Winklevosses vs Facebook: Twins Back in Court
The Winklevoss Twins, who sued Facebook founder Mark Zuckerberg for allegedly copying their idea for the world’s most popular social networking site, are now taking the fight to a federal court in Boston, a day after they decided not to appeal a U.S. Supreme Court to undo a 2008 settlement with Zuckerberg.
The twins and partner Divya Narendra filed a report in the U.S. District Court for the District of Massachusetts on Thursday asking a judge to investigate whether or not Facebook intentionally or inadvertently suppressed evidence during earlier litigation between the two parties.
On Wednesday, the Winklevosses and Narendra told a California court that they would not appeal a 2008 settlement they struck with Facebook and will accept their $65 million settlement.
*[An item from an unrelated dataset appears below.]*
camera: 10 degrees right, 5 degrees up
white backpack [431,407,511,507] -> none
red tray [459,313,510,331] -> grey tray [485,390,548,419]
The trio filed papers with the U.S. Court of Appeals for the 9th Circuit in San Francisco saying that after careful consideration they had decided not to file a petition to take their case to the U.S. Supreme Court.
They had argued that the settlement should be thrown out because Facebook hadn't been honest about its own internal valuation at the time.
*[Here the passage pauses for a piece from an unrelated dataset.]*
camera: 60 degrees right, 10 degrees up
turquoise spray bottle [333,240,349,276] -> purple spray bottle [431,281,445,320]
In April 2011, a federal appeals court ruled that former classmates of Facebook founder Mark Zuckerberg must abide by a deal they made when they fought Zuckerberg over ownership of the idea for a social networking site.
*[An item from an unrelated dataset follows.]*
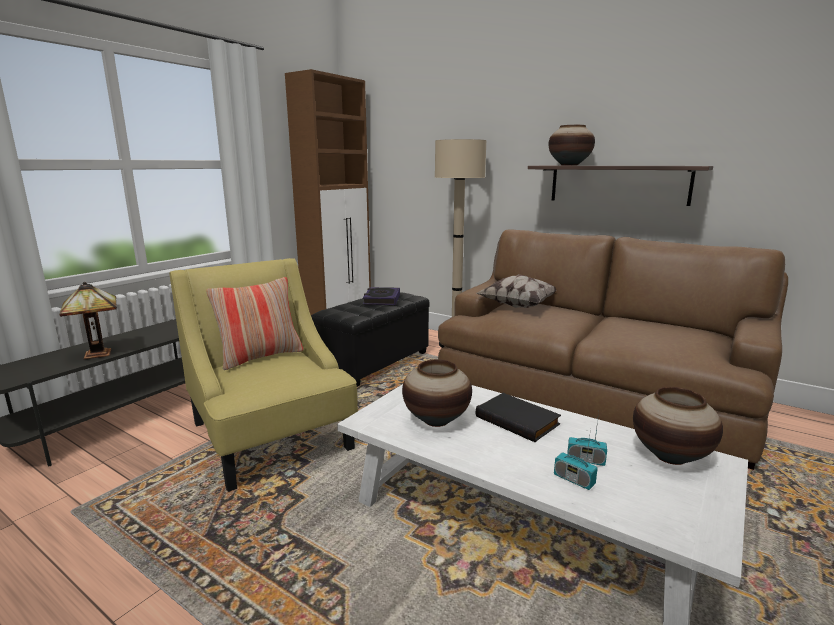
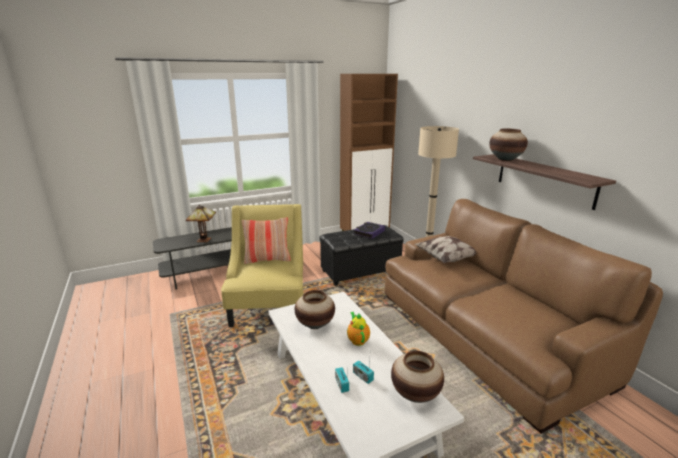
camera: 30 degrees right, 5 degrees up
black book [476,393,561,442] -> teapot [347,312,370,346]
The 9th U.S. Circuit Court of Appeals said Cameron and Tyler Winklevoss were sophisticated enough to know what they were signing when they settled their original lawsuit in 2008. That settlement included a large cash payment of $65 million for the Winklevosses and Divya Narendra, their partner.
However, the Thursday filing has alternate legal grounds, although the goal is the same, namely to get more than their original 2008 $65 million settlement (in cash and private shares) from Facebook.
The argument for the Massachusetts case is that Facebook should have disclosed during the settlment the communications Mark Zuckerberg had with his associates back in 2003 and 2004 that pertained to the Winklevoss twins.
These conversations suggest that Zuckerberg intentionally delayed his work for the Winklevoss twins' social networking site, ConnectU, in order to launch Facebook first.
The original lawsuit was filed in 2004. The Winklevosses said Mark Zuckerberg, after promising to work on their social networking site, to be called HarvardConnection (later ConnectU), had essentially stolen the idea and some of the code, and broken an oral agreement. The dispute was famously portrayed in the Oscar nominated film The Social Network in 2010.